- [TO-DO ITEM] Could you retype all of the entries exactly, without their pictures?

- [ENTRIES SHOWN]
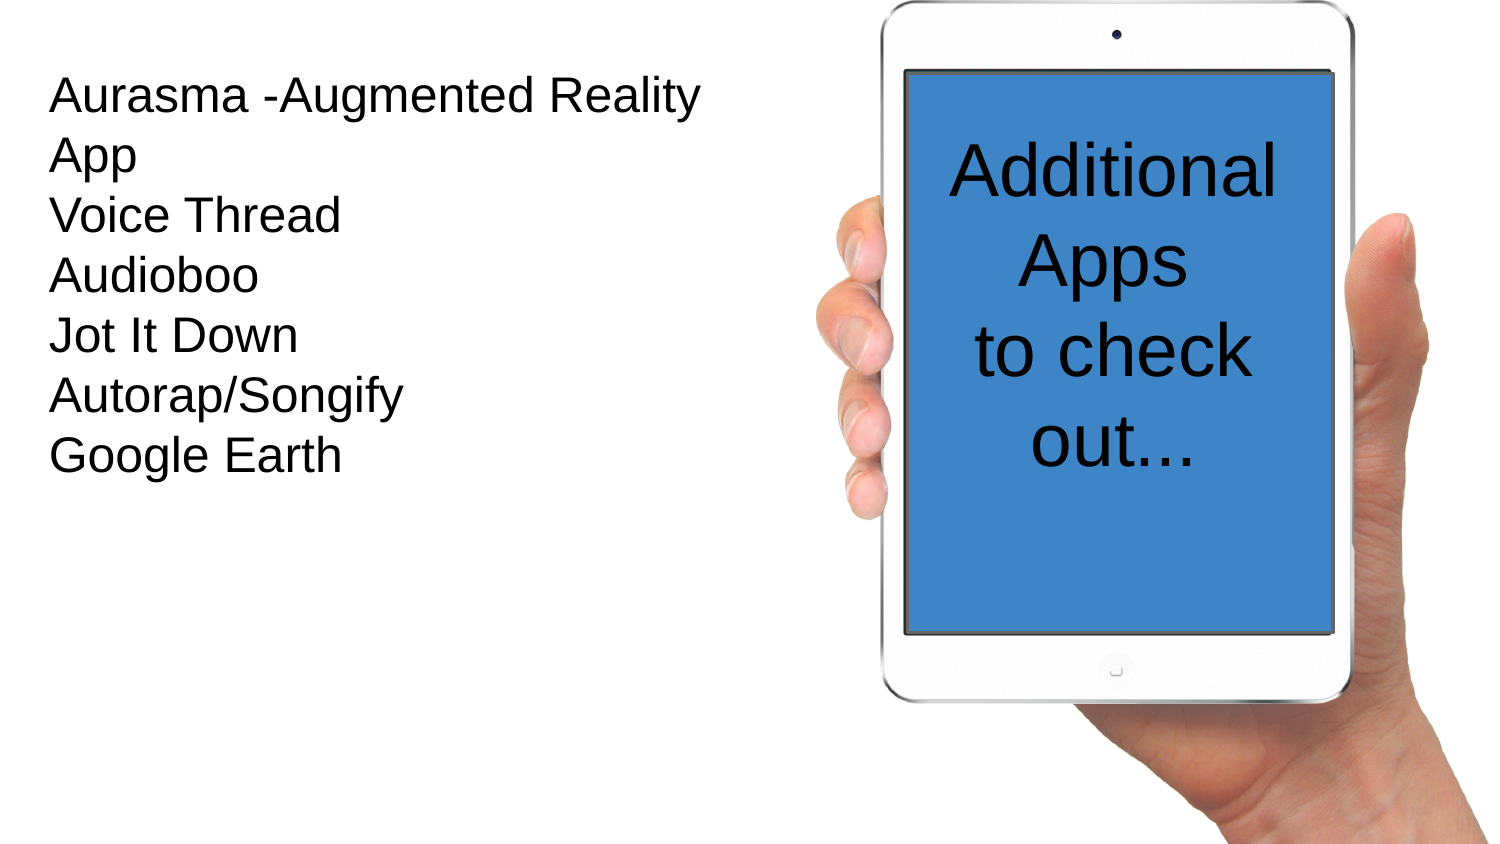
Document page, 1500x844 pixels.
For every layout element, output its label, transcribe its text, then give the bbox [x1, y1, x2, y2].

picture [815, 0, 1489, 844]
text_box Aurasma -Augmented Reality App Voice Thread Audioboo Jot It Down Autorap/Songify Google Earth [33, 47, 798, 740]
text_box [21, 41, 768, 802]
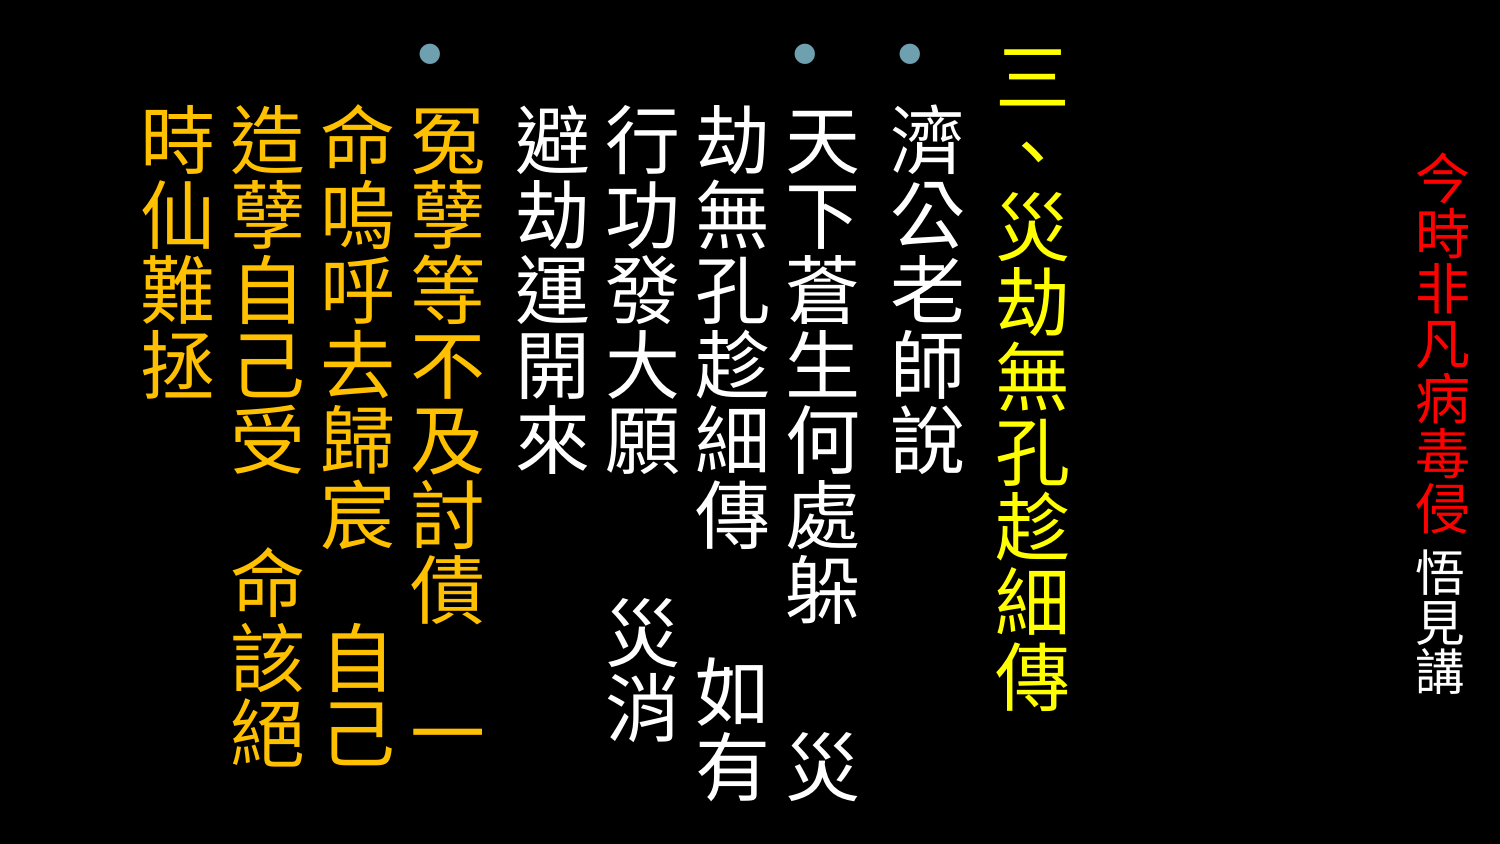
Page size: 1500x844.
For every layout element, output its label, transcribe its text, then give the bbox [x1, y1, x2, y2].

list 三、災劫無孔趁細傳 濟公老師說 天下蒼生何處躲 災劫無孔趁細傳 如有行功發大願 災消避劫運開來 冤孽等不及討債 一命嗚呼去歸宸 自己造孽自己受 命該絕時仙難拯 [17, 18, 1388, 825]
title 今時非凡病毒侵 悟見講 [1399, 23, 1483, 825]
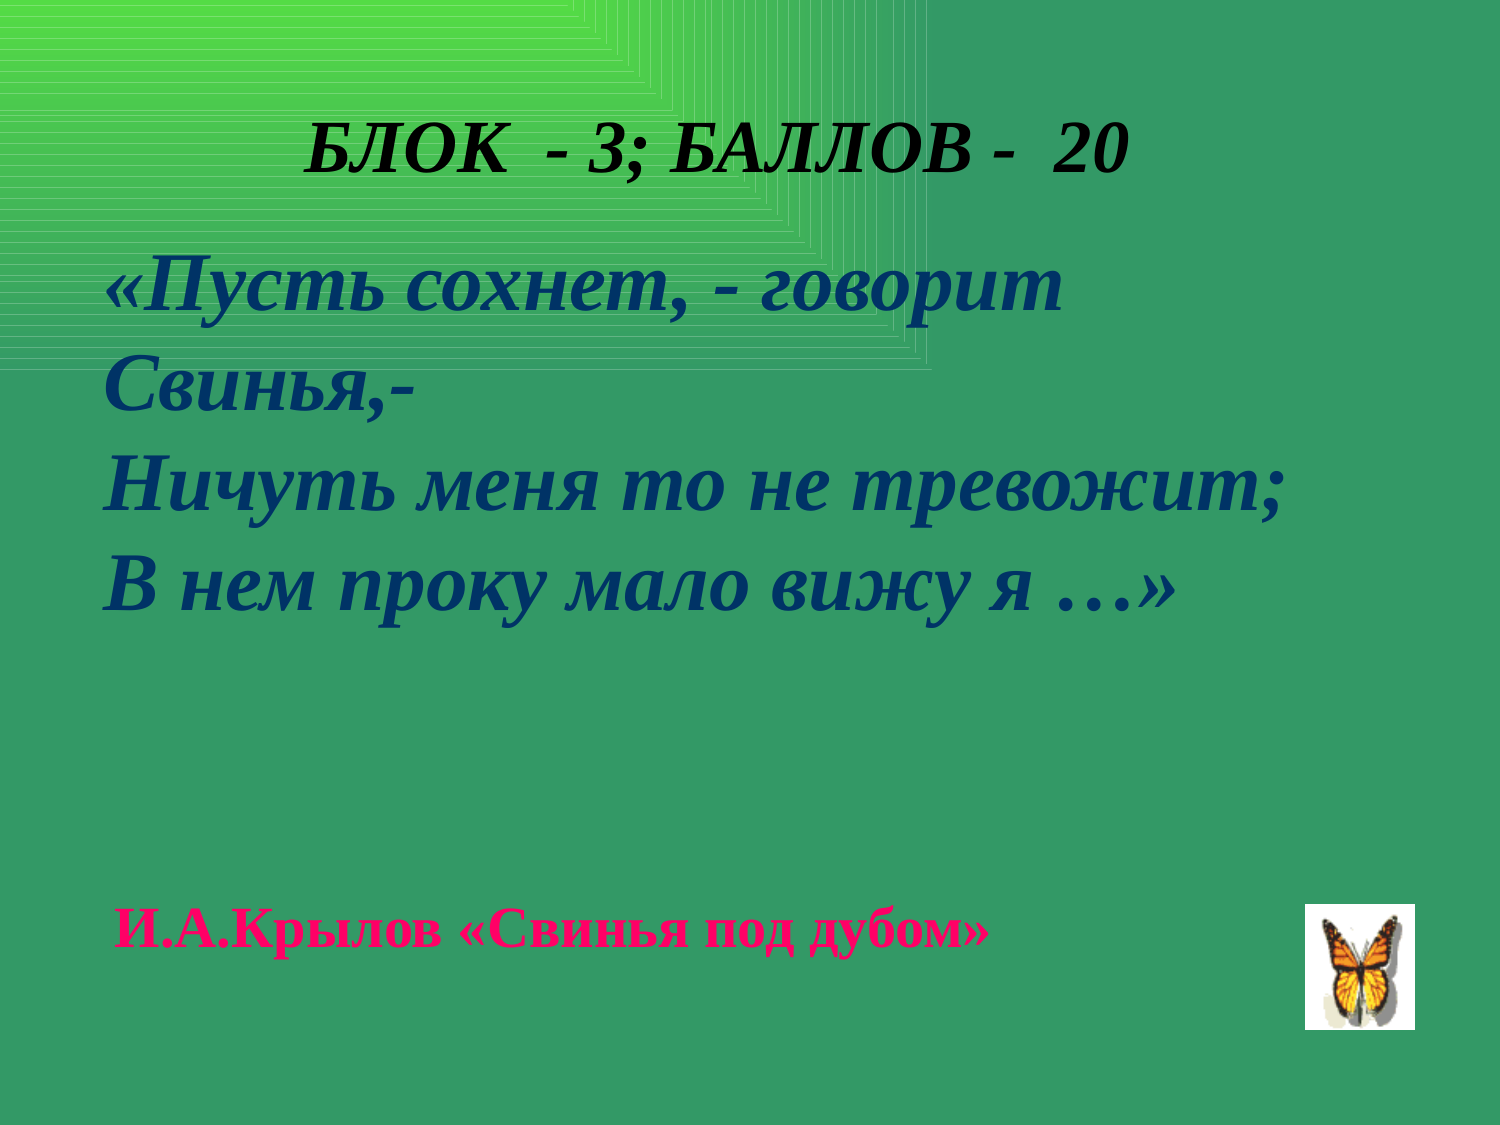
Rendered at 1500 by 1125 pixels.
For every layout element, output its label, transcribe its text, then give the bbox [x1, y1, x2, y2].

text_box И.А.Крылов «Свинья под дубом» [100, 881, 1093, 967]
picture [1304, 904, 1415, 1031]
text_box «Пусть сохнет, - говорит Свинья,- Ничуть меня то не тревожит; В нем проку мало вижу я …» [88, 219, 1376, 635]
text_box БЛОК - 3; БАЛЛОВ - 20 [147, 90, 1306, 195]
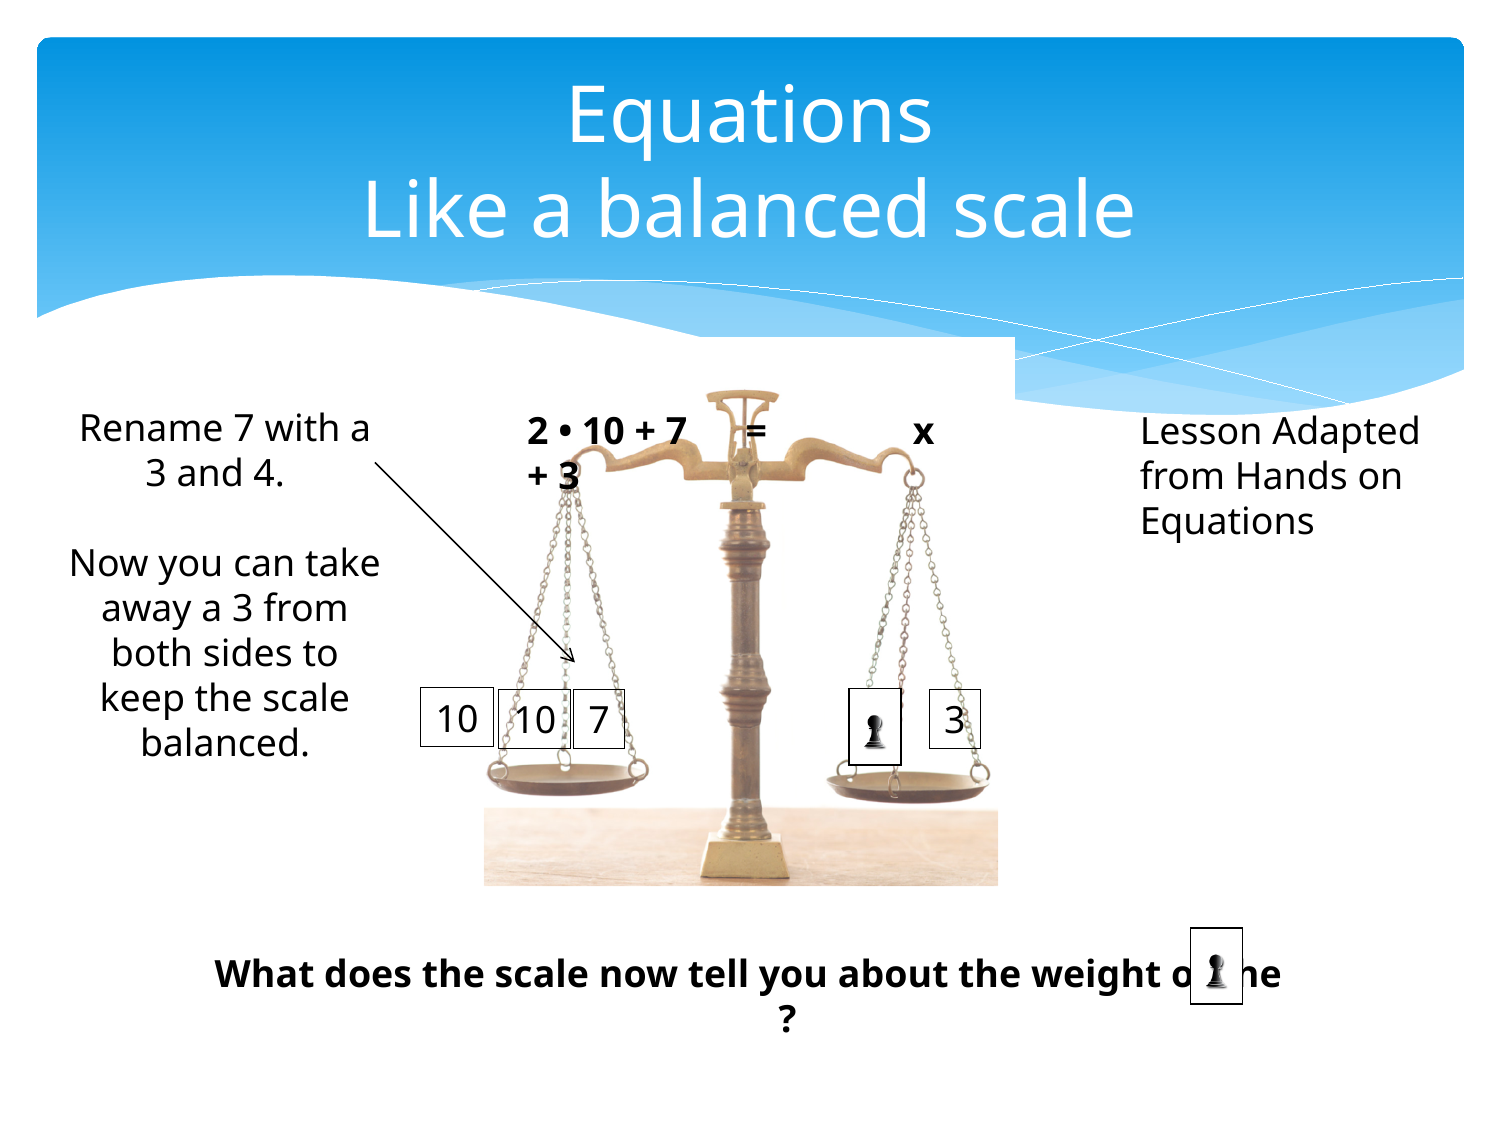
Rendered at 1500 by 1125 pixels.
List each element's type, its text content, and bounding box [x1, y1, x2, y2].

text_box Rename 7 with a 3 and 4. Now you can take away a 3 from both sides to keep the scale balanced. [50, 396, 400, 772]
title Equations Like a balanced scale [75, 55, 1425, 261]
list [464, 337, 1016, 904]
text_box What does the scale now tell you about the weight of the ? [197, 942, 1320, 1048]
picture [849, 688, 901, 765]
picture [1190, 928, 1242, 1004]
text_box 10 [420, 687, 459, 747]
text_box Lesson Adapted from Hands on Equations [1125, 399, 1475, 550]
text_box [374, 462, 576, 663]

- [EXERCISE OUTPUT]
Document page, 1500x844 pixels.
For every layout element, output its label, transcribe its text, then give the bbox [x1, y1, x2, y2].

picture [815, 0, 1489, 844]
text_box Aurasma -Augmented Reality App Voice Thread Audioboo Jot It Down Autorap/Songify Google Earth [33, 47, 798, 740]
text_box [21, 41, 768, 802]
Page size: 1500x844.
For every layout element, output its label, transcribe its text, then give the bbox [x1, y1, x2, y2].

list 三、災劫無孔趁細傳 濟公老師說 天下蒼生何處躲 災劫無孔趁細傳 如有行功發大願 災消避劫運開來 冤孽等不及討債 一命嗚呼去歸宸 自己造孽自己受 命該絕時仙難拯 [17, 18, 1388, 825]
title 今時非凡病毒侵 悟見講 [1399, 23, 1483, 825]
Rendered at 1500 by 1125 pixels.
For every layout element, output its label, transcribe its text, then give the bbox [x1, y1, x2, y2].

text_box И.А.Крылов «Свинья под дубом» [100, 881, 1093, 967]
picture [1304, 904, 1415, 1031]
text_box «Пусть сохнет, - говорит Свинья,- Ничуть меня то не тревожит; В нем проку мало вижу я …» [88, 219, 1376, 635]
text_box БЛОК - 3; БАЛЛОВ - 20 [147, 90, 1306, 195]
Rendered at 1500 by 1125 pixels.
List each element's type, its text content, and bounding box [x1, y1, x2, y2].

text_box Rename 7 with a 3 and 4. Now you can take away a 3 from both sides to keep the scale balanced. [50, 396, 400, 772]
title Equations Like a balanced scale [75, 55, 1425, 261]
list [464, 337, 1016, 904]
text_box What does the scale now tell you about the weight of the ? [197, 942, 1320, 1048]
picture [849, 688, 901, 765]
picture [1190, 928, 1242, 1004]
text_box 10 [420, 687, 459, 747]
text_box Lesson Adapted from Hands on Equations [1125, 399, 1475, 550]
text_box [374, 462, 576, 663]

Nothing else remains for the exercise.